8. The method as recited in claim 7, further comprising:

forming a plurality of first floating field limiting rings which are arranged at intervals on the upper part of the first epitaxial layer through fourth ion implantation in the terminal region;

and forming a plurality of second floating field limiting rings which are arranged at intervals on the upper part of the second epitaxial layer through fifth ion implantation in the terminal region, wherein the orthographic projection of the second floating field limiting rings on the first conductive type substrate overlaps with the orthographic projection of the first floating field limiting rings on the first conductive type substrate.

9. The method of claim 8, wherein the fifth ion implantation is performed at a depth greater than or equal to a thickness of the second epitaxial layer.

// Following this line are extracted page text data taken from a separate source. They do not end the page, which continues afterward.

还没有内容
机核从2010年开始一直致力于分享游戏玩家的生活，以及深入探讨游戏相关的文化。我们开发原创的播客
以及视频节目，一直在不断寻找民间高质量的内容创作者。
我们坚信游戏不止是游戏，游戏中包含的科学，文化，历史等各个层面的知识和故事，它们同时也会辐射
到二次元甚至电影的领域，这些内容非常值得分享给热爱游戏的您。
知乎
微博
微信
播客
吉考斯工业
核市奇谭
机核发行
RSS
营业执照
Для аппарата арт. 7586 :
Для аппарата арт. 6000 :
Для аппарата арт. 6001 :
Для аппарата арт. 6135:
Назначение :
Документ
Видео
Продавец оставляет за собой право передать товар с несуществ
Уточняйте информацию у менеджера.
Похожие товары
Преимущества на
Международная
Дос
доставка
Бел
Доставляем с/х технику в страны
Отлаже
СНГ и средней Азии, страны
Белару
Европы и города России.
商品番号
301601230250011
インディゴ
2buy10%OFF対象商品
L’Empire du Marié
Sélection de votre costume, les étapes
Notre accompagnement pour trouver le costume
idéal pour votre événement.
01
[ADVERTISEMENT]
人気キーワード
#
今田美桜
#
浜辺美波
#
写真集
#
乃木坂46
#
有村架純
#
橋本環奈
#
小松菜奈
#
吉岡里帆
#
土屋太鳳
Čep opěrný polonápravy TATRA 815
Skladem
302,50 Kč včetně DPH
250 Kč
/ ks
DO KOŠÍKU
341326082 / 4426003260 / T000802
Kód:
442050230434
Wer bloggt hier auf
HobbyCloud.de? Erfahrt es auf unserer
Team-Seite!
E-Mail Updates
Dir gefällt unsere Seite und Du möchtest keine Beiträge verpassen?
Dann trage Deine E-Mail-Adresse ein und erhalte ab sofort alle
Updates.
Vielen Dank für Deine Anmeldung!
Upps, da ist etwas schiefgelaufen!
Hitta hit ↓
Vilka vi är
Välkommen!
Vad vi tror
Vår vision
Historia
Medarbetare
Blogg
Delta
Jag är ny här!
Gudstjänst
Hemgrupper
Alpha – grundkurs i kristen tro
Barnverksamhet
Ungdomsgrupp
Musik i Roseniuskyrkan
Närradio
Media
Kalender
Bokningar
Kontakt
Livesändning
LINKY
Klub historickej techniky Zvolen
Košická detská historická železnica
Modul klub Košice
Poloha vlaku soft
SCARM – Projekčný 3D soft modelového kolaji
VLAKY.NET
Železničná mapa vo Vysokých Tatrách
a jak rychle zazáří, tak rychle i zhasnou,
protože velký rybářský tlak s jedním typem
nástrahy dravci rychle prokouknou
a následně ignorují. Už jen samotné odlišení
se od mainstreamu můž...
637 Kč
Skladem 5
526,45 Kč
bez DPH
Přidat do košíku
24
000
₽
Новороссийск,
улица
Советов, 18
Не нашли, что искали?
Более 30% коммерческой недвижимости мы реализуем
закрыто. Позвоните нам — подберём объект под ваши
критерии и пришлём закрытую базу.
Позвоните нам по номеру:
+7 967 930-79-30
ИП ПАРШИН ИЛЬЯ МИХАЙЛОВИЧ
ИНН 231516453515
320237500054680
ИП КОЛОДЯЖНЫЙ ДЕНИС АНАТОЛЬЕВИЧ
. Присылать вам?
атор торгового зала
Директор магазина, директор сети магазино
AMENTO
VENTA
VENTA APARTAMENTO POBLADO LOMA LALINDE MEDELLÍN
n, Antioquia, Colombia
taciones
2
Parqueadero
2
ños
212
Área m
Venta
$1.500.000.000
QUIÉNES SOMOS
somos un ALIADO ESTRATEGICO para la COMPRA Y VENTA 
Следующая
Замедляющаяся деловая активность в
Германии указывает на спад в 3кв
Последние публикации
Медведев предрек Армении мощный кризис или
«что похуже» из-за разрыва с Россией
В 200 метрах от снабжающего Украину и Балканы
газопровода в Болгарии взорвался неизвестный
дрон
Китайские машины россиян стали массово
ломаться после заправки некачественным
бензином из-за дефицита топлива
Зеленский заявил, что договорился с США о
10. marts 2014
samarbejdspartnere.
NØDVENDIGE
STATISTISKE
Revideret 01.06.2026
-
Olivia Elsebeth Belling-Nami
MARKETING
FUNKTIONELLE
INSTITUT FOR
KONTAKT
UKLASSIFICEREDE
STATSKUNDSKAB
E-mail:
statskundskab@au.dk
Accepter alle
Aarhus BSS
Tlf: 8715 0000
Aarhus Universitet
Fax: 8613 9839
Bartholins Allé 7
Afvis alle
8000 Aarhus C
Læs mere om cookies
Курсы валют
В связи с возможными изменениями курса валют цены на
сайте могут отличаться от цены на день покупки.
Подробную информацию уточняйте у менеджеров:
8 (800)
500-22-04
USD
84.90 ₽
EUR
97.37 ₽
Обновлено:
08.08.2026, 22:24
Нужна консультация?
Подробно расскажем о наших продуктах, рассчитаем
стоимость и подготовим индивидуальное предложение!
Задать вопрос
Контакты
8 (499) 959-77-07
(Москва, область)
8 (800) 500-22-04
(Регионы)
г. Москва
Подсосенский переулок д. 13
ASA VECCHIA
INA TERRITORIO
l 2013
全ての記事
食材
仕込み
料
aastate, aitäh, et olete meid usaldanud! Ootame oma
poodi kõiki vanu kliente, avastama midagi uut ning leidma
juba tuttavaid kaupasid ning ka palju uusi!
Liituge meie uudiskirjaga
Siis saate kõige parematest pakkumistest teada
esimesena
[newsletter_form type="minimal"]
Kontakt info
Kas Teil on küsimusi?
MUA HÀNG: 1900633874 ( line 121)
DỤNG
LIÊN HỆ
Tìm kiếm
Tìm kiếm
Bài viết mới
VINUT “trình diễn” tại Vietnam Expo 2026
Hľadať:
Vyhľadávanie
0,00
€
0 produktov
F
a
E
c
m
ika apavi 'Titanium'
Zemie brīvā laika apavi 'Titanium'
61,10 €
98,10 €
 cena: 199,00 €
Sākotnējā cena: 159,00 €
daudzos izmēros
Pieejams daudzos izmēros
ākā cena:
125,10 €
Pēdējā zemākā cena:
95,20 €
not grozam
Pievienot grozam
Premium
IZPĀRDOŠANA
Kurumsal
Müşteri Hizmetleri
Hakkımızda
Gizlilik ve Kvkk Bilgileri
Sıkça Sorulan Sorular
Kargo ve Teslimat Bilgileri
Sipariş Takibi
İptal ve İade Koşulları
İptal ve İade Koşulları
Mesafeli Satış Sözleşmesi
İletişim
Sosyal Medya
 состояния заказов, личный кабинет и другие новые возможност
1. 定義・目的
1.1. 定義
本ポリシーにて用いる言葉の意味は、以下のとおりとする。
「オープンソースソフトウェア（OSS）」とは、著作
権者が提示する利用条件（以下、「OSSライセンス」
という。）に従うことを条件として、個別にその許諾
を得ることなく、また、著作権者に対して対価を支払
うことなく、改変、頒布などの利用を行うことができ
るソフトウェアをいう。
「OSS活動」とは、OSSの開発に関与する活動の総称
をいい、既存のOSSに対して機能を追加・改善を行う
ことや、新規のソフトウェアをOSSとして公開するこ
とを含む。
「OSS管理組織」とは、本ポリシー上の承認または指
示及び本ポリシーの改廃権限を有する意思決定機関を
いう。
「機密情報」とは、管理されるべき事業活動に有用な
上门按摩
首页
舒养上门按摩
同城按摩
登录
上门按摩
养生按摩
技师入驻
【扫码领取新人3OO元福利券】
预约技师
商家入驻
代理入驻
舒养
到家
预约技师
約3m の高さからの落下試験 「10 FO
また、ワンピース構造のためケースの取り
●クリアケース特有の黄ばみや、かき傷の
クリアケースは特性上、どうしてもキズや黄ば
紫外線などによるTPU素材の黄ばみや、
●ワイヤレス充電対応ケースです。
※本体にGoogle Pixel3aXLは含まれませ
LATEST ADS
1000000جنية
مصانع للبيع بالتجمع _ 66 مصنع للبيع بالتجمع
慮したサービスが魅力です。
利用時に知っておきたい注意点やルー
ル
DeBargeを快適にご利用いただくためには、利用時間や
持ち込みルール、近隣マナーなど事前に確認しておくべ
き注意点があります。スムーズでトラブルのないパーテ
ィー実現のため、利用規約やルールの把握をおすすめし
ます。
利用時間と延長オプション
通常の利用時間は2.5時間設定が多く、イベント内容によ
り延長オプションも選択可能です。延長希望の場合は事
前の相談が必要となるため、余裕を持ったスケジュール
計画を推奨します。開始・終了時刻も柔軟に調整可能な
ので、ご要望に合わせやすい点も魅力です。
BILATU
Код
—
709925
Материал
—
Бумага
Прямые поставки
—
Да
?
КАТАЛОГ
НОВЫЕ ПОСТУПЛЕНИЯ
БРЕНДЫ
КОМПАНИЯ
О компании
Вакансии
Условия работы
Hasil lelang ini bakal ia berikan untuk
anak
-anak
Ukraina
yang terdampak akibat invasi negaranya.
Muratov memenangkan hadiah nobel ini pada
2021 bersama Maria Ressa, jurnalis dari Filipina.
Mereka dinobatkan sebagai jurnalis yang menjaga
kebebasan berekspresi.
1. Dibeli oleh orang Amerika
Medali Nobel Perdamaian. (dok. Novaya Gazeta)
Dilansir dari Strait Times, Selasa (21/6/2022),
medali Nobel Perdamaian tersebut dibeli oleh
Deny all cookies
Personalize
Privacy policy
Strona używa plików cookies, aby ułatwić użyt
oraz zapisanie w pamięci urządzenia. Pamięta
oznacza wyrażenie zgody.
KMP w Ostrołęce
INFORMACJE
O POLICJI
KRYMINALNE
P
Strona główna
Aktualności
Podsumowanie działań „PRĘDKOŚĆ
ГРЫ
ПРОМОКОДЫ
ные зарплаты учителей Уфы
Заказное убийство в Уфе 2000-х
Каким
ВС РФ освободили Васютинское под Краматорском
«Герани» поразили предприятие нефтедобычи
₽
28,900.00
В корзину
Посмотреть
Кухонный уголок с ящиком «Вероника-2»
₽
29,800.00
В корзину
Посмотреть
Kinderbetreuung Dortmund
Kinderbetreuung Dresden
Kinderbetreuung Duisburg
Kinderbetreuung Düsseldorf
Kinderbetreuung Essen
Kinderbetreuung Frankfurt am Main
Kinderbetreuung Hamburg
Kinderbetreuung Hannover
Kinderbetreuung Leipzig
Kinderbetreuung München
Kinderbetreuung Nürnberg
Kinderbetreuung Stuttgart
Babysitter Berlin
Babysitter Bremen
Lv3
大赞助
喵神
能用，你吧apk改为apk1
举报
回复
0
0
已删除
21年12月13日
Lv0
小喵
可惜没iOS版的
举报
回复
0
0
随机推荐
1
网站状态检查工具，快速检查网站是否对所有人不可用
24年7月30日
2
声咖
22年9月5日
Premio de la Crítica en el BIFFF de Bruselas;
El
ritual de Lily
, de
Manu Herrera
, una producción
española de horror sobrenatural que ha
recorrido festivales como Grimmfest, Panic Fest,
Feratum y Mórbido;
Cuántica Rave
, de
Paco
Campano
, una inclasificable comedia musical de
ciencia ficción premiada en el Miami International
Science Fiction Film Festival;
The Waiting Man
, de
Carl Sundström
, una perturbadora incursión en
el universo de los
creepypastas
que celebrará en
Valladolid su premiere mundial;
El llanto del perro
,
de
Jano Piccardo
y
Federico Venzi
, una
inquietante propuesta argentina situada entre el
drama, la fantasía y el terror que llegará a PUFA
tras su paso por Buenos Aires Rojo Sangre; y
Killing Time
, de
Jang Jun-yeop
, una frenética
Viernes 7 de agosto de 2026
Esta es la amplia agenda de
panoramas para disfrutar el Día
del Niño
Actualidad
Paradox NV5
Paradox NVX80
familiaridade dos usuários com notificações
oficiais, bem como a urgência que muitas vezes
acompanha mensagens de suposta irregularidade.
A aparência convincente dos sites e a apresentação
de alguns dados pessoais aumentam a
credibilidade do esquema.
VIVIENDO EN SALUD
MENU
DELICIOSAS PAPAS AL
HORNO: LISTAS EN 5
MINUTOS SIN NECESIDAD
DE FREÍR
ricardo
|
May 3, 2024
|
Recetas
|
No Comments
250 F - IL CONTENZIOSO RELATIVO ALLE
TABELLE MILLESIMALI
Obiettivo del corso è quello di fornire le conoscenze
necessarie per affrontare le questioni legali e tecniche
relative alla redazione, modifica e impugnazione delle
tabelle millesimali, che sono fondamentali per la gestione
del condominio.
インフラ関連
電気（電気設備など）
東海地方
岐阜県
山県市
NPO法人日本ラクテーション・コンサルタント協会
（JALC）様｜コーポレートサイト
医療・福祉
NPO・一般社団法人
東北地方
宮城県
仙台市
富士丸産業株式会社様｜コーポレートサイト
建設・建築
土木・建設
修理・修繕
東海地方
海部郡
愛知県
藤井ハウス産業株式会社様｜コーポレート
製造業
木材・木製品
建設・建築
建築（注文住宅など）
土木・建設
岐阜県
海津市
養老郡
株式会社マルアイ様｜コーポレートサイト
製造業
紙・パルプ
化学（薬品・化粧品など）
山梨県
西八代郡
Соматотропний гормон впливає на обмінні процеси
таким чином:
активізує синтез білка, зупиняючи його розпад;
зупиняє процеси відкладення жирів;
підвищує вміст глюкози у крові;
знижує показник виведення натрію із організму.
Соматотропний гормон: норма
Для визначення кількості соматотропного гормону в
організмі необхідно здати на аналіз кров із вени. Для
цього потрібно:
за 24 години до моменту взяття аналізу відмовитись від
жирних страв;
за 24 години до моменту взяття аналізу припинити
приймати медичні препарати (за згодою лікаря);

10. The method as recited in claim 7, further comprising:

forming a gate dielectric layer on the surface of the second epitaxial layer far away from the first conductive type substrate, wherein the gate dielectric layer covers the junction field effect transistor, the channel and part of the surface of the first conductive type source region;

forming a polysilicon gate electrode on the surface of the gate dielectric layer away from the first conductive type substrate;

forming an interlayer dielectric layer on the surface of the polysilicon gate electrode far away from the first conductive type substrate and the surface of the second epitaxial layer far away from the first conductive type substrate, and forming a contact hole penetrating through the interlayer dielectric layer in the interlayer dielectric layer, wherein the contact hole exposes the surface of the second conductive type body region and part of the first conductive type source region;

forming an ohmic contact metal layer in the contact hole, wherein the ohmic contact metal layer forms ohmic contact with the surface of the second conductive type body region exposed by the contact hole and part of the first conductive type source region;

forming a source metal in the contact hole, so that the source metal is electrically connected with the ohmic contact metal layer through the contact hole;

a drain metal is formed on a surface of the first conductivity type substrate remote from the first epitaxial layer.